Calculating the worst-case...

The worst-case happens when the input is in reverse order like this [5,4,3,2,1].

\begin{aligned} T(n) & = {c_1(n) + c_2(n - 1) + c_4(n - 1)} \\ & + {c_5(\frac{n(n + 1)}{2} - 1) + c_6(\frac{n(n - 1)}{2})} \\ & + {c_7(\frac{n(n - 1)}{2}) + c_8(n - 1)} \\ & = {(\frac{c_5}{2} + \frac{c_6}{2} + \frac{c_7}{2})n^2} \\ & + {(c_1 + c_2 + c_4 + \frac{c_5}{2} - \frac{c_6}{2} - \frac{c_7}{2} + c_8)n} \\ & - {(c_2 + c_4 + c_5 + c8)} \end{aligned}

So we can express the worst-case running time as $an^2 + bn - c$ . So as you can see it's a quadratic function of $n$ .

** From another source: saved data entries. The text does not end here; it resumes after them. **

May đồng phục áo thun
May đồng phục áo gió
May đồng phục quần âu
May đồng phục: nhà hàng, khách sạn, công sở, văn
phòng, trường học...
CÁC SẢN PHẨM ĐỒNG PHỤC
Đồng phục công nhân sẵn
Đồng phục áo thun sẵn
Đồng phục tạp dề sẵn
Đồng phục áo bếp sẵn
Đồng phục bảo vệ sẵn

Wow, The Insertion Sort just transformed from linear to quadratic for a different case (best -> worst).

Worst-case vs Average-case running time

We have analyzed and calculate the running time of Insertion Sort for the best and worst-case. How about average-case? Hmm, actually, thinking of the average case is not giving us useful information. Rather than thinking about the average case, we should be more concentrated to find the worst-case running-time. Why?

Because...

Worst-case could give us the upper bound for any input, in other words, it's never getting worse than the worst-case for any kind of input.

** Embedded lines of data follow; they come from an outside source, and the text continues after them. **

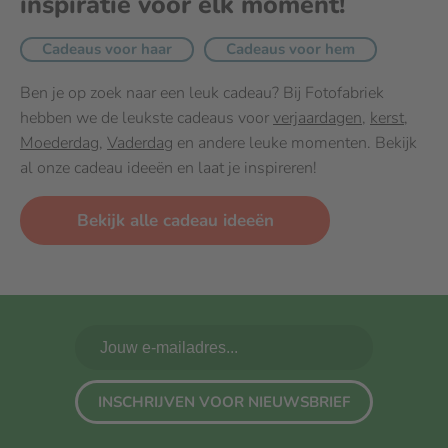
inspiratie voor elk moment!
Cadeaus voor haar
Cadeaus voor hem
Ben je op zoek naar een leuk cadeau? Bij Fotofabriek
hebben we de leukste cadeaus voor
verjaardagen
,
kerst
,
Moederdag
,
Vaderdag
en andere leuke momenten. Bekijk
al onze cadeau ideeën en laat je inspireren!
Bekijk alle cadeau ideeën
INSCHRIJVEN VOOR NIEUWSBRIEF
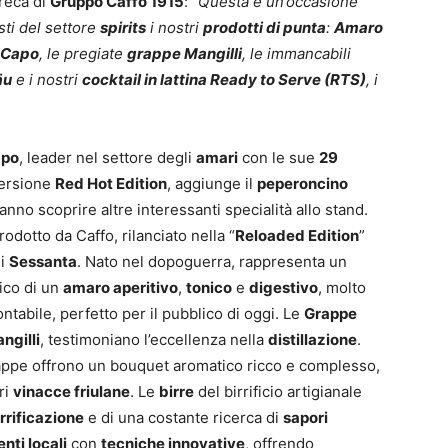
oreca di
Gruppo Caffo 1915
: “
Questa è un’occasione
sti del settore
spirits
i nostri
prodotti di punta
:
Amaro
 Capo
, le pregiate
grappe Mangilli
, le immancabili
äu
e i nostri
cocktail in lattina Ready to Serve (RTS)
, i
apo
, leader nel settore degli
amari
con le sue
29
versione
Red Hot Edition
, aggiunge il
peperoncino
ranno scoprire altre interessanti specialità allo stand.
rodotto da Caffo, rilanciato nella “
Reloaded Edition
”
ni
Sessanta
. Nato nel dopoguerra, rappresenta un
ico di un
amaro aperitivo
,
tonico
e
digestivo
, molto
ontabile, perfetto per il pubblico di oggi. Le
Grappe
angilli
, testimoniano l’eccellenza nella
distillazione
.
rappe offrono un bouquet aromatico ricco e complesso,
ri
vinacce friulane
. Le
birre
del birrificio artigianale
rrificazione
e di una costante ricerca di
sapori
nti locali
con
tecniche innovative
, offrendo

So, thinking about the best or average case is kind of useless, so we decided to not focus on both of them. ☺

Running Time vs Rate Of Growth

As you can see from the calculation we did above, we know that the total running time for the worst-case is $an^2 + bn - c$ . Actually, that's too much and too detail, so maybe we can ignore the constants a, b, and c which representing the actual cost of the execution of each line.

So we could abstract it as rate of growth. So we can just express the rate of growth as a Big O notation $O(n^2)$ . Remember, that rate of growth is different with running time. The rate of growth is describing how the time complexity grows along with the input.